The Seattle Center data was obtained from Open Street Maps. These maps give latitude and longitude of various features (such as roads and buildings), and assign an 11 digit reference number and a two digit waypoint ID. Processed data is presented in spreadsheet junctions47_6213_-122_3509.xls. This data was used to produce Map47_621300_-122_350900.csv.

Open Street Maps also gives the coordinates of building outlines. It would be possible to construct maps of landmarks, and take distances with a sonar or other ranging sensor. This could be combined with other information to improve localization. See particle filters in S. Thrun, W. Burgard and D. Fox, Probabilistic Robotics, MIT Press, 2006.

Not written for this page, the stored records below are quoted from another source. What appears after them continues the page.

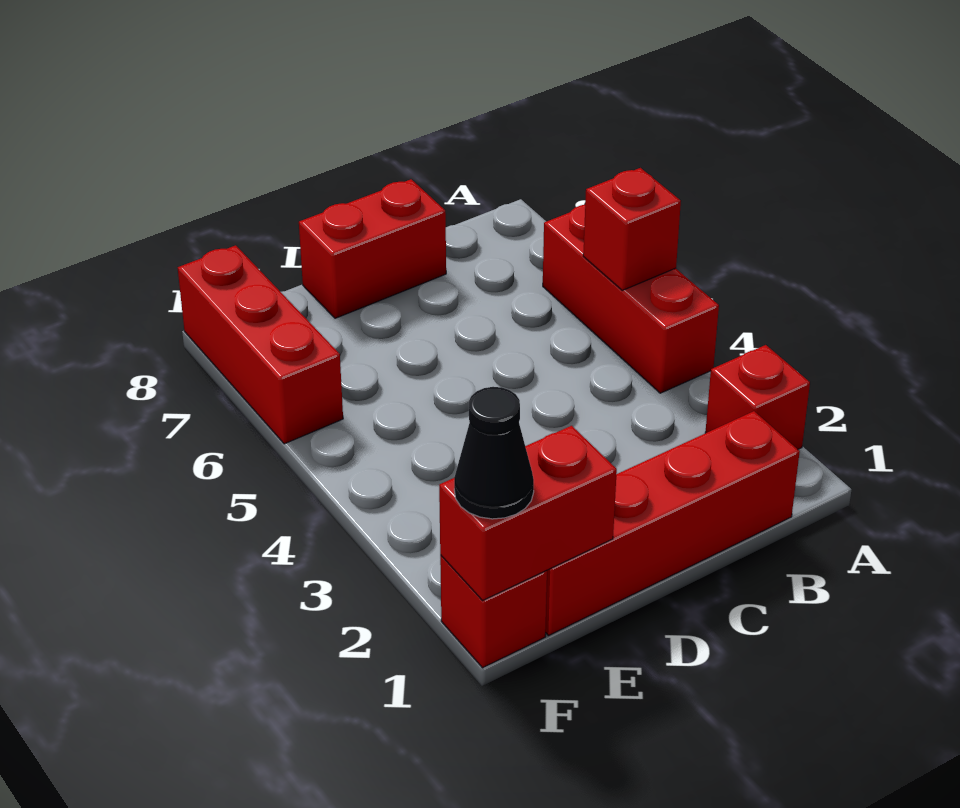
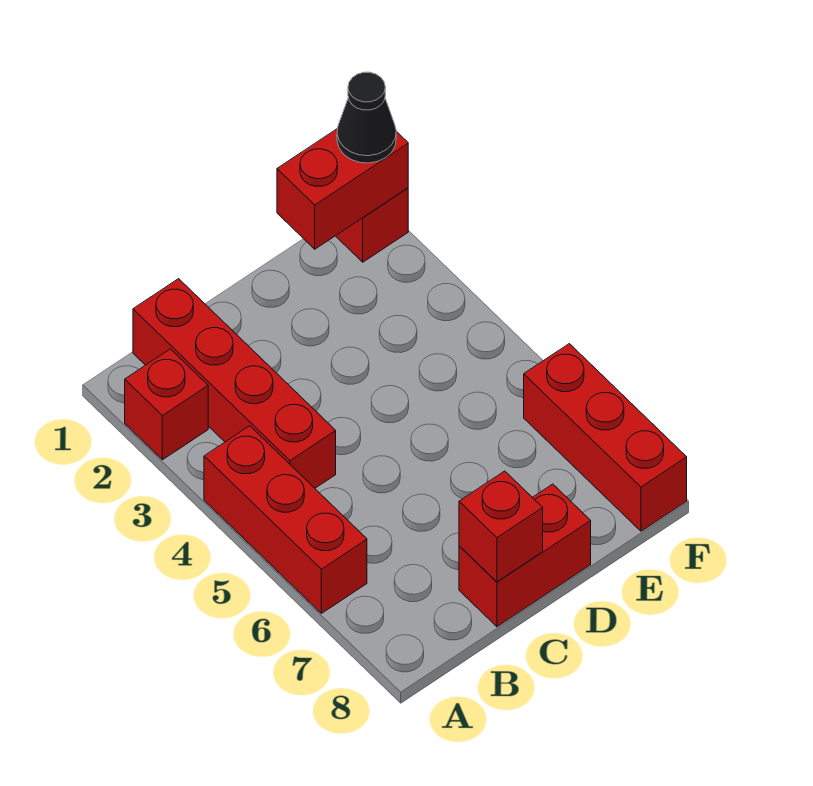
red brick A5 level 2 -> red brick C8 level 2
red brick B1:E1 level 1 -> red brick B1:B4 level 1

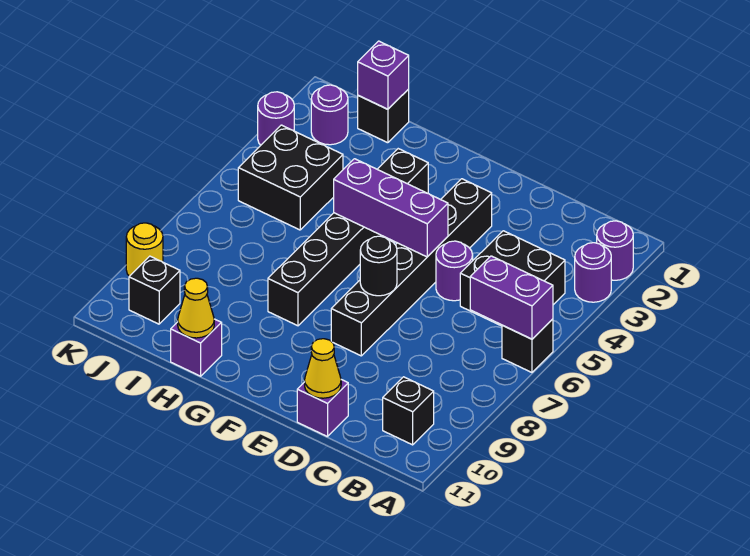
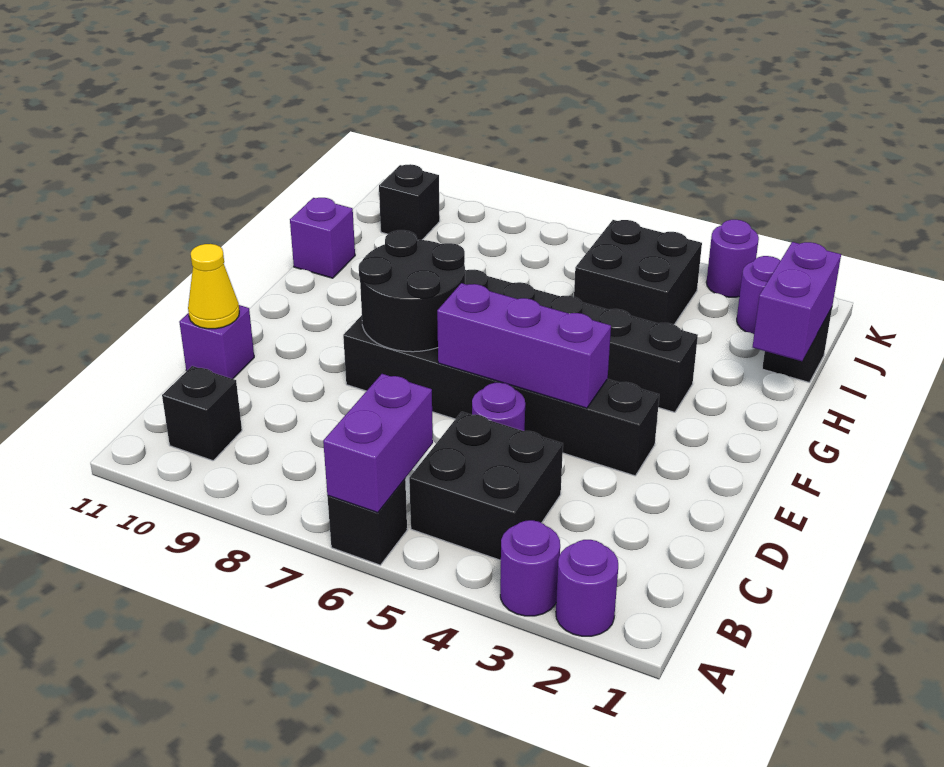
purple brick E5:G5 level 2 -> purple brick E4:E6 level 2
black round brick E7 level 2 -> black round brick E7:F8 level 2
yellow cone H11 level 2 -> none
purple brick I1 level 2 -> purple brick H1:I1 level 2
yellow round brick K9 level 1 -> none

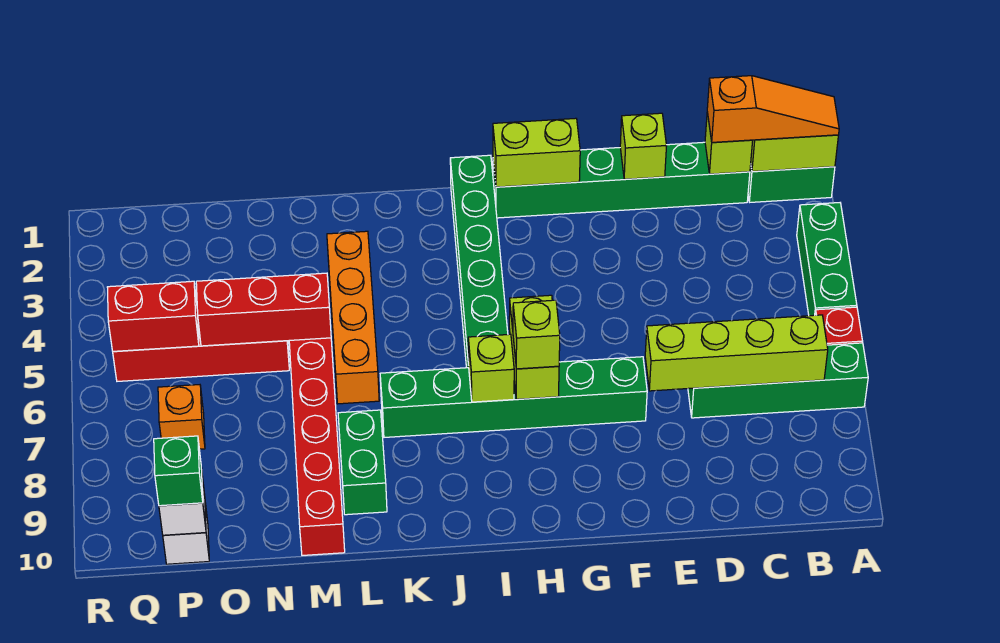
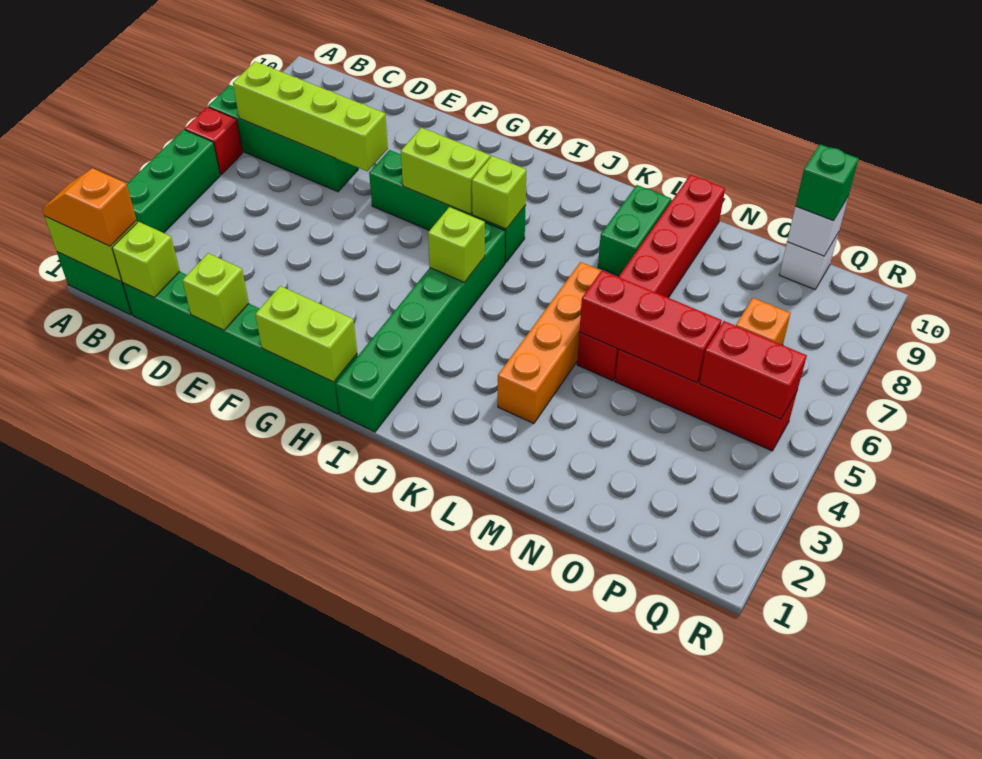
orange slope A1:C1 level 3 top C -> orange slope A1:B1 level 3 top B
green brick F7:K7 level 1 -> green brick F7:I7 level 1
lime brick H6:H7 level 2 -> lime brick G7:H7 level 2
lime brick H7 level 3 -> lime brick I5 level 2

There are several popular search algorithms. In simple form, they are often presented on a grid, where a path from the start to the finish must be found that avoids blocked off areas. The optimal path is the shortest. Breadth-first search expands all nodes from the starting node, then expands all successor nodes until reaching the goal. Dijkstra’s algorithm is a variant of breadth first in which successors are selected on contours of equal cost, instead of equal depth. Neither algorithm is optimal computationally, nor guaranteed to find the shortest path.

Most video game search uses the A* algorithm. It is guaranteed to find the shortest path if a solution exists, and will determine if a goal is unreachable. Any other algorithm guaranteed to find the shortest paths will require at least as many node expansions as A*. The A* algorithm differs from the Dijkstra algorithm by not only counting the cost to reach an intermediate node, but also providing an estimate of the cost from the intermediate node to the goal. The estimate (or heuristic) is often the Euclidean distance to the goal.

While A* is an optimal search algorithm, search often eats up major computational resources for games. The trick to achieving faster results is to limit the search space. One way is to mix finer and coarser grids. For paths that must follow roads or sidewalks, the only decision points are at junctions, which reduces the search space considerably.


Source code C4_Planner implements the A* algorithm to find the best path between origin and destinations. It is based on the 2007 DARPA Urban Challenge, which presented vehicles with two files. The Route Network Definition File (RNDF) was a text-based visual map, which was known in advance. The Mission Definition File (MDF) was an ordered list of points that the vehicle was required to visit, and was revealed shortly before the contest. The present software is hard-coded to use Map47_621300_-122_350900 as the RNDF. The MDF is contained in the arrays goal_lat and goal_lon, which are meant to be modified when a new mission is begun. The present code is designed for the Seattle Robotics Society’s RoboMagellan event, which is held at Seattle Center. For that contest, cones are positioned at several outdoor locations. These coordinates are not known until the start of the contest. Coordinates are approximate, and the robot won’t be able to touch the cones without visual localization.

To Do:


No special hardware required.


Code was lightly tested on Seattle Center data and appears to work.